In a recent blog I mentioned the new Hellfire weighted shads that are about to be added to the expanding Shakespeare range of lures. Just to illustrate why I’m so excited about these lures, I was recently in Iceland and chose to use the Hellfire shads to target shore cod and coalfish and enjoyed incredible sport.
I was fishing Grimsey Island which lies some 30 miles off the north coast of Iceland with the Arctic Circle line cutting across the island on its northern end. It’s remote only with around 100 inhabitants, but with a rugged beauty and with extensive bird life, whales, and amazing stocks of fish in its bountiful surrounding sea.
The mark chosen to fish was the pier where the working boats unload their catches. Having fished the mark the day before with beachcasters I’d learnt that the ground straight out was fairly clear, but with little patches of rougher ground. The depth was about 20-feet close in dropping in to 30-feet about 50-yards out. There was no real tide run to consider, just a slight outward flowing current as the tide ebbed. It was a clear, warm and sunny day, and the water clarity gin clear.
I set up with the new Shakespeare Agility Bass Plugger rod rated 10 to 40g and matched it to a Penn Sargus 4000 sized fixed spool reel loaded with 20lb braid and short 9-foot shock leader of 20lb Fluorocarbon line.
I tied one of the smaller 10cm weighted shads in a blue colour direct to the Fluorocarbon and flicked the little fish out, allowing it to sink until I felt it touch bottom. Using a slow but steady retrieve, with the occasional pause to let the shad sink again, I brought the shad back towards shore. It had only travelled 20-yards when the rod tip shuddered and pulled over to a taking fish. On the light gear it fought hard and when landed was quickly unhooked and returned. A cod about 4lbs!
Over the next few casts I caught several more cod to 5lbs, then switched to a clear version of the 10cm shad and continued catching.

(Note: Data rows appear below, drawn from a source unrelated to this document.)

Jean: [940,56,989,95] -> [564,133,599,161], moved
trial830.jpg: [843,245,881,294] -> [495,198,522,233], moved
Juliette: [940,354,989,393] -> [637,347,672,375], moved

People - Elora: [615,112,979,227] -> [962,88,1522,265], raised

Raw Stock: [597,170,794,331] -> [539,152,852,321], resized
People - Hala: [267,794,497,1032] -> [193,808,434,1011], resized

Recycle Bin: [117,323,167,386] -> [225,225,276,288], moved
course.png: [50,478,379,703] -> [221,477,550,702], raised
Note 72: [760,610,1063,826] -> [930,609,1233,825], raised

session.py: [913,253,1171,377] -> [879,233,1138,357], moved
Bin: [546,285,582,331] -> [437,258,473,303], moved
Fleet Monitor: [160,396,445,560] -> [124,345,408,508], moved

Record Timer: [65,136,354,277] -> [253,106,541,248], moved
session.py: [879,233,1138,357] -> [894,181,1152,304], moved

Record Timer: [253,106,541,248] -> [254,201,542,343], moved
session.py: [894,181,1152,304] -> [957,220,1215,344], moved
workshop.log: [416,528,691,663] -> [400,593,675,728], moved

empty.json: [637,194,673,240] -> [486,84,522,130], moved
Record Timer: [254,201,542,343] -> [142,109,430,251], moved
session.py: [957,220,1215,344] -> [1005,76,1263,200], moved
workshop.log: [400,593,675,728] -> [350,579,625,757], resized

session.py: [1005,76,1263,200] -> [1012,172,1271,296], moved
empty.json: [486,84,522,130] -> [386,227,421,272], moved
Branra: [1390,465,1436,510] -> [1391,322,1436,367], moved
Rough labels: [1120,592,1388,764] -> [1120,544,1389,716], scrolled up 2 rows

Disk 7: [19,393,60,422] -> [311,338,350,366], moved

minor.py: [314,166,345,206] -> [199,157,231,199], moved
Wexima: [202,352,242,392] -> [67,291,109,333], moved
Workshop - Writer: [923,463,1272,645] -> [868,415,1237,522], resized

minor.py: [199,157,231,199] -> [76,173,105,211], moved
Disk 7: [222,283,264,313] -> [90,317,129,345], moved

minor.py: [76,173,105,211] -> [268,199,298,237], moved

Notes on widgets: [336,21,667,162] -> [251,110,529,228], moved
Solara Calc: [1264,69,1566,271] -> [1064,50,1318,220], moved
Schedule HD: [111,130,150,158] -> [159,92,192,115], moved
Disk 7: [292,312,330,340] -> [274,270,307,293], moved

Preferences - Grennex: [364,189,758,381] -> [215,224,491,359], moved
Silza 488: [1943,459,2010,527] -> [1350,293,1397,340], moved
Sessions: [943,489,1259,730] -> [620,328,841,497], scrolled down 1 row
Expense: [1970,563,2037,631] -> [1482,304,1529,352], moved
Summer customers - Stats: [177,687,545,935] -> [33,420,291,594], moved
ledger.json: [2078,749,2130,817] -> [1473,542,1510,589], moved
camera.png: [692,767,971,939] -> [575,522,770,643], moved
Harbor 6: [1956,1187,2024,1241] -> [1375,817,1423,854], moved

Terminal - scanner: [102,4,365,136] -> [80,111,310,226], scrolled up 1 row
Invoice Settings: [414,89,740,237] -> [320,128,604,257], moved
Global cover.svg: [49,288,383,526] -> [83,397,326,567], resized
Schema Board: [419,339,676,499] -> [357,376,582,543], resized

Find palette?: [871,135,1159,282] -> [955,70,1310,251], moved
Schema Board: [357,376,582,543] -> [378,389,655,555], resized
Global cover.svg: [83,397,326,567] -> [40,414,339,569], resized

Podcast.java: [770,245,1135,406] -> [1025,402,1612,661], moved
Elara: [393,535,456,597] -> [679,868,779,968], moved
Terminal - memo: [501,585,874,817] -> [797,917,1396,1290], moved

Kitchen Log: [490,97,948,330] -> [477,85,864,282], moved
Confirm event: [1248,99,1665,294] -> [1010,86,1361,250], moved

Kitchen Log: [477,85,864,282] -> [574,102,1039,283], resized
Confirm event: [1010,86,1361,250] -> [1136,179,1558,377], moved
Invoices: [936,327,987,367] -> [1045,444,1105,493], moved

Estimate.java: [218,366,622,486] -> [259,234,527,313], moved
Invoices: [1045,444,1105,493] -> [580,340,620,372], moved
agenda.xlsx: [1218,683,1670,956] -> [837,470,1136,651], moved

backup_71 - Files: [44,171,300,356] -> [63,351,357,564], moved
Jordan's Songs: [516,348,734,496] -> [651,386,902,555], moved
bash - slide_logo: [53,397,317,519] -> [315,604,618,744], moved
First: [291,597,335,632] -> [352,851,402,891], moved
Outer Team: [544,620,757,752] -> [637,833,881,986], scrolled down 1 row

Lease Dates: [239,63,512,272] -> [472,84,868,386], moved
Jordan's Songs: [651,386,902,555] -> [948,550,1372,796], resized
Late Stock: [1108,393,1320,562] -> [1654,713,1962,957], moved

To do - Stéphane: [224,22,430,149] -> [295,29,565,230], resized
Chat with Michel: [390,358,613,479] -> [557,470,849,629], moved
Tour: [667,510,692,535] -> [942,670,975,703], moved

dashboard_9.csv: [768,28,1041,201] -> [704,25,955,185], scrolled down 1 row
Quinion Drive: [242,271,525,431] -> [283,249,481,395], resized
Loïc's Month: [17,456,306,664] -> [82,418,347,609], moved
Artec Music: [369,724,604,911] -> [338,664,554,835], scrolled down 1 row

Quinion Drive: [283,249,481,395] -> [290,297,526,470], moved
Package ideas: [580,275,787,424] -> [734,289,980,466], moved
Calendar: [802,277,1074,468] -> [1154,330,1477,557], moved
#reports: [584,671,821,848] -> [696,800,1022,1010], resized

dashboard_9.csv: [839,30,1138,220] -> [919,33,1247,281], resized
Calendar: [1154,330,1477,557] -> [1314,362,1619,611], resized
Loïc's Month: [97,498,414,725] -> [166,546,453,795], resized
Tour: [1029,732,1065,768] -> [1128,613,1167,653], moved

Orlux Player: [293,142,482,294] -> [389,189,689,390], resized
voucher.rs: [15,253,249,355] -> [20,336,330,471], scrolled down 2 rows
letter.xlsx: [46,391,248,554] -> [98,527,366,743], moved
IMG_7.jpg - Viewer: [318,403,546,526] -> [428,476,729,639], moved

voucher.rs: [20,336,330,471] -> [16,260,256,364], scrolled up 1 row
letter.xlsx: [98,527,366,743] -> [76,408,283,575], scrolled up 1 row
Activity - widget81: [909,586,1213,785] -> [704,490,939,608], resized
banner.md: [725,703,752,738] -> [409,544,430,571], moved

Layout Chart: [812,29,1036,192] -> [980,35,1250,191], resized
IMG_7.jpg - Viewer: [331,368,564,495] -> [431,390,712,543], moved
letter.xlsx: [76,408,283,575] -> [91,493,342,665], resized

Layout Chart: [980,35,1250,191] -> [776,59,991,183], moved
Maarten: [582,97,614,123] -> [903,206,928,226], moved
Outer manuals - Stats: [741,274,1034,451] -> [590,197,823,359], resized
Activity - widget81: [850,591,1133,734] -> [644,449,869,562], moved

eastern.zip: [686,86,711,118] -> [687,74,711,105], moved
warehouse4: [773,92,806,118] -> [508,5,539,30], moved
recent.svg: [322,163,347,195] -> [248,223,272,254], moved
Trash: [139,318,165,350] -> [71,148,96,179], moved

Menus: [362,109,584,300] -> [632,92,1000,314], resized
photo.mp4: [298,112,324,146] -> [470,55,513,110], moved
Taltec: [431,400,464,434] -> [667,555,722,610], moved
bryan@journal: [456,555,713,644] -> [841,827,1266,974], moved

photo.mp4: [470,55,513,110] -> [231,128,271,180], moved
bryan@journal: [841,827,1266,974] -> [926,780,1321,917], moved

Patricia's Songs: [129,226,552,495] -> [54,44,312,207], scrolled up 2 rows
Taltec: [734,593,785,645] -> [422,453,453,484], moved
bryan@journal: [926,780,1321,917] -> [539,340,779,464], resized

I knew there were bigger cod out there, so eventually changed the size of the shad for the bigger 14cm version, this in a clear colour with a yellow tinge to it. Being heavier, this cast further, and again I let it sink until I felt it touch the seabed. I had literally only just started to retrieve the lure when the rod hammered over and a fish dragged line off the reel.
This fish stayed deep, head thumping, and taking off at angles dragging a few yards of line with it. It stayed deep until it came close in, the rod pressure then forced it up higher in the water column. It turned its head and bored back for the seabed. More pressure brought the fish back and as it broke the surface it looked to be about 8lbs, maybe more, and needed to be netted, before a quick photo and release.
This was the pattern of the fishing session. Cod after cod, and I don’t honestly remember having many casts when a fish did not hit the shads. In the three hours I fished with lures I must have had in excess of 30 cod, most between 4 and a little over 8lbs. But it was interesting that virtually all the bigger fish over 5lbs took the larger 14cm version. Also some of the cod took the lure as it was descending to the seabed, literally chasing it down.
Up until now, I’d only worked the lure close to the seabed. This time I only let the lure sink briefly before beginning a steady retrieve, sometimes retrieving, pause, retrieve, pause, in a sink and swim motion.
Again, first cast, the rod tip powered over and a sizeable fish stripped line off the reel. I instantly knew this was a coalfish. It ran, sulked, ran again, then bored for the seabed. It needed the net and weighed a little over 5lbs. The majority of coalies over the next few casts were from 3lbs to 5lbs, but it was a fish a cast.
Working the shad only a few feet down, and sink and draw, it suddenly stopped. Just for a split second my mind was unsure, then the coalie powered off on a searing run taking maybe 15-yards of line, briefly thumped the rod tip, then dragged another 10-yards of line off. This was a much bigger fish and fought hard, really working the Plugger rod. It came up and broke the surface, it was bigger than anything I’d had previously and when weighed bounced the scales down to 7lb 10ozs. A good shore coalie, even by Icelandic standards!
What was no real surprise was that the same 14cm lure caught the majority of the bigger fish, cod and coalies, yet looked none the worse for wear. The Hellfire Shads have been tested to a pull on the tail of 1kg, meaning fish are highly unlikely to nip the tails off, as can occur with some other lures. Also the material mix they are made from is ultra-tough and after all those fish I could barely see a mark on the shad, and Icelandic cod have bigger teeth than cod found off the UK coast due to their almost total predatory nature.
What makes these shads so effective is that they have a flattened belly that helps keep the lure upright but with a slight wobble when retrieved slowly, but also a large tail that really puts some movement and vibration in to the water. Also the material though tough, is soft to the touch and feels natural to the fish the instant it sucks in the lure. The hook is positioned on the top of the back, so it limits the chance of snagging too. They also cast well, even in to a head wind.
They certainly proved their worth on Icelandic cod and coalies, but my next quest with the Hellfire shads is to try and get a big autumnal bass out in my home waters of North Wales. I’ll keep you posted!